== Task prompt ==
Once you find the line that contains "For every layout", write out that line and every line after it to the end of the records, exactly and with nothing else.

== Information provided ==
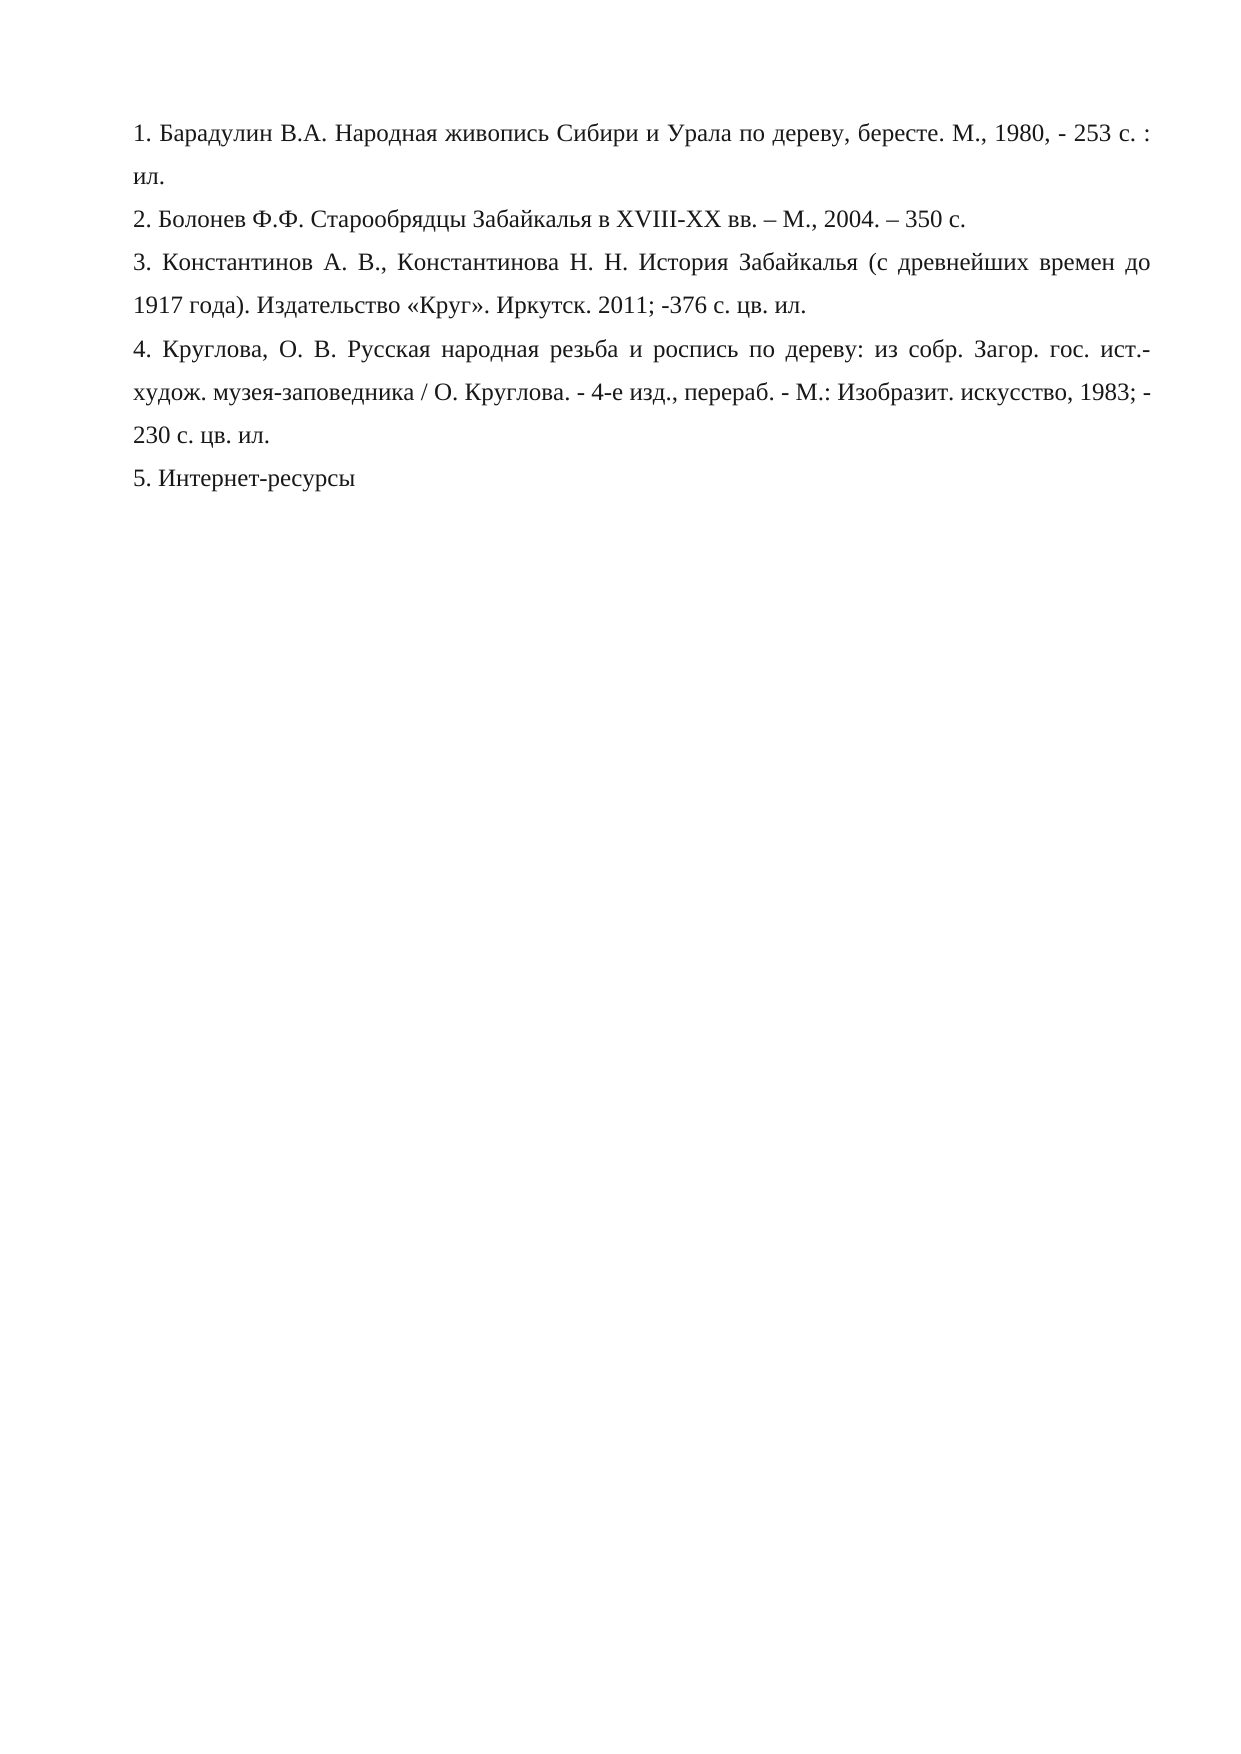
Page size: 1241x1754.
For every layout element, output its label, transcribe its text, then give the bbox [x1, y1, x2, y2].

text 1. Барадулин В.А. Народная живопись Сибири и Урала по дереву, бересте. М., 1980, - 253 с. : ил. [133, 118, 1152, 190]
text 4. Круглова, О. В. Русская народная резьба и роспись по дереву: из собр. Загор. гос. ист.-худож. музея-заповедника / О. Круглова. - 4-е изд., перераб. - М.: Изобразит. искусство, 1983; - 230 с. цв. ил. [133, 334, 1152, 449]
text 5. Интернет-ресурсы [133, 463, 1152, 492]
text 3. Константинов А. В., Константинова Н. Н. История Забайкалья (с древнейших времен до 1917 года). Издательство «Круг». Иркутск. 2011; -376 с. цв. ил. [133, 247, 1152, 319]
text 2. Болонев Ф.Ф. Старообрядцы Забайкалья в XVIII-XX вв. – М., 2004. – 350 с. [133, 204, 1152, 233]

== Solution ==
For every layout element, output its label, transcribe its text, then give the bbox [x1, y1, x2, y2].

text 1. Барадулин В.А. Народная живопись Сибири и Урала по дереву, бересте. М., 1980, - 253 с. : ил. [133, 118, 1152, 190]
text 4. Круглова, О. В. Русская народная резьба и роспись по дереву: из собр. Загор. гос. ист.-худож. музея-заповедника / О. Круглова. - 4-е изд., перераб. - М.: Изобразит. искусство, 1983; - 230 с. цв. ил. [133, 334, 1152, 449]
text 5. Интернет-ресурсы [133, 463, 1152, 492]
text 3. Константинов А. В., Константинова Н. Н. История Забайкалья (с древнейших времен до 1917 года). Издательство «Круг». Иркутск. 2011; -376 с. цв. ил. [133, 247, 1152, 319]
text 2. Болонев Ф.Ф. Старообрядцы Забайкалья в XVIII-XX вв. – М., 2004. – 350 с. [133, 204, 1152, 233]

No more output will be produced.